§ **Records to use**
........
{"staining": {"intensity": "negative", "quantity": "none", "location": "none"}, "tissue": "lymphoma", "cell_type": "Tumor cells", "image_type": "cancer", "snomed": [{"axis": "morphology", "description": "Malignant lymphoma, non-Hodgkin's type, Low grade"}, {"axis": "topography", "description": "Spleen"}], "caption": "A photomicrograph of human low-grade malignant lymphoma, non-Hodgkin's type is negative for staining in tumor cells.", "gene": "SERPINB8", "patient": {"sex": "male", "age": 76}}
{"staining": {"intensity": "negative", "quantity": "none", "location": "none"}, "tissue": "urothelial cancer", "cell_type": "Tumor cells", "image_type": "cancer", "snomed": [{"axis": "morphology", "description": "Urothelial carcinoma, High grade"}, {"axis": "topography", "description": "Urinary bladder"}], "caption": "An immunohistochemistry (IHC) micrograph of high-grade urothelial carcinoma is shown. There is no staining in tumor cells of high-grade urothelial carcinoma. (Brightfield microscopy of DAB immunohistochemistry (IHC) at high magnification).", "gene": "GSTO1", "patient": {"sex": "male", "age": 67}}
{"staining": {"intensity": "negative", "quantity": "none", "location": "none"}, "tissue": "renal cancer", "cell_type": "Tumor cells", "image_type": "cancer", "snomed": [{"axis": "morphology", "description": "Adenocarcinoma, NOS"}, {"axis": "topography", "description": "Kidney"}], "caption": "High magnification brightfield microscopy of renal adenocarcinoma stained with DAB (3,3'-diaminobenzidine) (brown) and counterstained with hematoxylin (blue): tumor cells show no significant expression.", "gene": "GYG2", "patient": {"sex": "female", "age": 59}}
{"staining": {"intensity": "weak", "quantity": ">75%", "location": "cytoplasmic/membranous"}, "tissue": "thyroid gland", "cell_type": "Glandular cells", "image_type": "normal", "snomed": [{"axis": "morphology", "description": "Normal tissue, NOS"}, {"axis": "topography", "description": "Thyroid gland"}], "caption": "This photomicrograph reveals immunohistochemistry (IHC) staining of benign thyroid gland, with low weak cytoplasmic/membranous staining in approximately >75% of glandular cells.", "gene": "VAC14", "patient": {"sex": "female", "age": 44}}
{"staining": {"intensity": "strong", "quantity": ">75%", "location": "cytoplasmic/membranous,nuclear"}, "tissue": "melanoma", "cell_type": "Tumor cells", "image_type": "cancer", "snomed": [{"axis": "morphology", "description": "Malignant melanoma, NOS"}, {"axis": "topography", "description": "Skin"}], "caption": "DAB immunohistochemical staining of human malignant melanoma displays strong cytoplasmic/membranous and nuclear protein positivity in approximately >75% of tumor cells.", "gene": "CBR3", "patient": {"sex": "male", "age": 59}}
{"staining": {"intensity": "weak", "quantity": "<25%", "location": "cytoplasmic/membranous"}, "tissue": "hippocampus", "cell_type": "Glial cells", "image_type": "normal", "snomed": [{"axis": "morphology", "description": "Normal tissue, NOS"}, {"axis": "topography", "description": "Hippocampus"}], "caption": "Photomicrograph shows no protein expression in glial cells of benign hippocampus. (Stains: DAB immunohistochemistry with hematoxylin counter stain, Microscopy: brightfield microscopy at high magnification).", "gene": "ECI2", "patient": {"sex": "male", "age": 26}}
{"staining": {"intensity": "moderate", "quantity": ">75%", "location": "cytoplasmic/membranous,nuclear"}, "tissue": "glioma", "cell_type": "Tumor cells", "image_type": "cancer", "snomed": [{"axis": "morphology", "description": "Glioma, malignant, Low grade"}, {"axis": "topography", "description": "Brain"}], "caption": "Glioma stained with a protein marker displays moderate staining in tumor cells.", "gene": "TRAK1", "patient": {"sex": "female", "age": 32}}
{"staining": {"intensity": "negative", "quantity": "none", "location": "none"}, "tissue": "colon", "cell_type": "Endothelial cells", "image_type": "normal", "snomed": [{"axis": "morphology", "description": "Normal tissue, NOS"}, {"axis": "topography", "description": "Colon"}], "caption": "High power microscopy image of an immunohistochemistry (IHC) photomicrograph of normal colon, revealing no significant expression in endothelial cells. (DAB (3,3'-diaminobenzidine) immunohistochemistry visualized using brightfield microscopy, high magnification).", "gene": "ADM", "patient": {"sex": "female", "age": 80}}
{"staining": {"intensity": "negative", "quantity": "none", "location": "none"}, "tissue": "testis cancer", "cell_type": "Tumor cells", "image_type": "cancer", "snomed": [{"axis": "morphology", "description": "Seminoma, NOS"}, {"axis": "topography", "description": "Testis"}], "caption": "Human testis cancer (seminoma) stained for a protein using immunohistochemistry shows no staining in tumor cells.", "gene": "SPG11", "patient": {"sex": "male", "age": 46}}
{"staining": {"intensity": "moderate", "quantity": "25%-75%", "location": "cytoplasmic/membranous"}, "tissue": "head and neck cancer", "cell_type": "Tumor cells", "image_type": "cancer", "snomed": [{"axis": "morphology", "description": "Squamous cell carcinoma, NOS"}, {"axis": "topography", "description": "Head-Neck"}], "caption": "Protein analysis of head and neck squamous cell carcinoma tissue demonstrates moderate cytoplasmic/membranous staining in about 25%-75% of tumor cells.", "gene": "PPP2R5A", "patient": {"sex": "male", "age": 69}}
........
§ **Task instructions**
The entries above are to be restated word for word.

§ **Answer section**
{"staining": {"intensity": "negative", "quantity": "none", "location": "none"}, "tissue": "lymphoma", "cell_type": "Tumor cells", "image_type": "cancer", "snomed": [{"axis": "morphology", "description": "Malignant lymphoma, non-Hodgkin's type, Low grade"}, {"axis": "topography", "description": "Spleen"}], "caption": "A photomicrograph of human low-grade malignant lymphoma, non-Hodgkin's type is negative for staining in tumor cells.", "gene": "SERPINB8", "patient": {"sex": "male", "age": 76}}
{"staining": {"intensity": "negative", "quantity": "none", "location": "none"}, "tissue": "urothelial cancer", "cell_type": "Tumor cells", "image_type": "cancer", "snomed": [{"axis": "morphology", "description": "Urothelial carcinoma, High grade"}, {"axis": "topography", "description": "Urinary bladder"}], "caption": "An immunohistochemistry (IHC) micrograph of high-grade urothelial carcinoma is shown. There is no staining in tumor cells of high-grade urothelial carcinoma. (Brightfield microscopy of DAB immunohistochemistry (IHC) at high magnification).", "gene": "GSTO1", "patient": {"sex": "male", "age": 67}}
{"staining": {"intensity": "negative", "quantity": "none", "location": "none"}, "tissue": "renal cancer", "cell_type": "Tumor cells", "image_type": "cancer", "snomed": [{"axis": "morphology", "description": "Adenocarcinoma, NOS"}, {"axis": "topography", "description": "Kidney"}], "caption": "High magnification brightfield microscopy of renal adenocarcinoma stained with DAB (3,3'-diaminobenzidine) (brown) and counterstained with hematoxylin (blue): tumor cells show no significant expression.", "gene": "GYG2", "patient": {"sex": "female", "age": 59}}
{"staining": {"intensity": "weak", "quantity": ">75%", "location": "cytoplasmic/membranous"}, "tissue": "thyroid gland", "cell_type": "Glandular cells", "image_type": "normal", "snomed": [{"axis": "morphology", "description": "Normal tissue, NOS"}, {"axis": "topography", "description": "Thyroid gland"}], "caption": "This photomicrograph reveals immunohistochemistry (IHC) staining of benign thyroid gland, with low weak cytoplasmic/membranous staining in approximately >75% of glandular cells.", "gene": "VAC14", "patient": {"sex": "female", "age": 44}}
{"staining": {"intensity": "strong", "quantity": ">75%", "location": "cytoplasmic/membranous,nuclear"}, "tissue": "melanoma", "cell_type": "Tumor cells", "image_type": "cancer", "snomed": [{"axis": "morphology", "description": "Malignant melanoma, NOS"}, {"axis": "topography", "description": "Skin"}], "caption": "DAB immunohistochemical staining of human malignant melanoma displays strong cytoplasmic/membranous and nuclear protein positivity in approximately >75% of tumor cells.", "gene": "CBR3", "patient": {"sex": "male", "age": 59}}
{"staining": {"intensity": "weak", "quantity": "<25%", "location": "cytoplasmic/membranous"}, "tissue": "hippocampus", "cell_type": "Glial cells", "image_type": "normal", "snomed": [{"axis": "morphology", "description": "Normal tissue, NOS"}, {"axis": "topography", "description": "Hippocampus"}], "caption": "Photomicrograph shows no protein expression in glial cells of benign hippocampus. (Stains: DAB immunohistochemistry with hematoxylin counter stain, Microscopy: brightfield microscopy at high magnification).", "gene": "ECI2", "patient": {"sex": "male", "age": 26}}
{"staining": {"intensity": "moderate", "quantity": ">75%", "location": "cytoplasmic/membranous,nuclear"}, "tissue": "glioma", "cell_type": "Tumor cells", "image_type": "cancer", "snomed": [{"axis": "morphology", "description": "Glioma, malignant, Low grade"}, {"axis": "topography", "description": "Brain"}], "caption": "Glioma stained with a protein marker displays moderate staining in tumor cells.", "gene": "TRAK1", "patient": {"sex": "female", "age": 32}}
{"staining": {"intensity": "negative", "quantity": "none", "location": "none"}, "tissue": "colon", "cell_type": "Endothelial cells", "image_type": "normal", "snomed": [{"axis": "morphology", "description": "Normal tissue, NOS"}, {"axis": "topography", "description": "Colon"}], "caption": "High power microscopy image of an immunohistochemistry (IHC) photomicrograph of normal colon, revealing no significant expression in endothelial cells. (DAB (3,3'-diaminobenzidine) immunohistochemistry visualized using brightfield microscopy, high magnification).", "gene": "ADM", "patient": {"sex": "female", "age": 80}}
{"staining": {"intensity": "negative", "quantity": "none", "location": "none"}, "tissue": "testis cancer", "cell_type": "Tumor cells", "image_type": "cancer", "snomed": [{"axis": "morphology", "description": "Seminoma, NOS"}, {"axis": "topography", "description": "Testis"}], "caption": "Human testis cancer (seminoma) stained for a protein using immunohistochemistry shows no staining in tumor cells.", "gene": "SPG11", "patient": {"sex": "male", "age": 46}}
{"staining": {"intensity": "moderate", "quantity": "25%-75%", "location": "cytoplasmic/membranous"}, "tissue": "head and neck cancer", "cell_type": "Tumor cells", "image_type": "cancer", "snomed": [{"axis": "morphology", "description": "Squamous cell carcinoma, NOS"}, {"axis": "topography", "description": "Head-Neck"}], "caption": "Protein analysis of head and neck squamous cell carcinoma tissue demonstrates moderate cytoplasmic/membranous staining in about 25%-75% of tumor cells.", "gene": "PPP2R5A", "patient": {"sex": "male", "age": 69}}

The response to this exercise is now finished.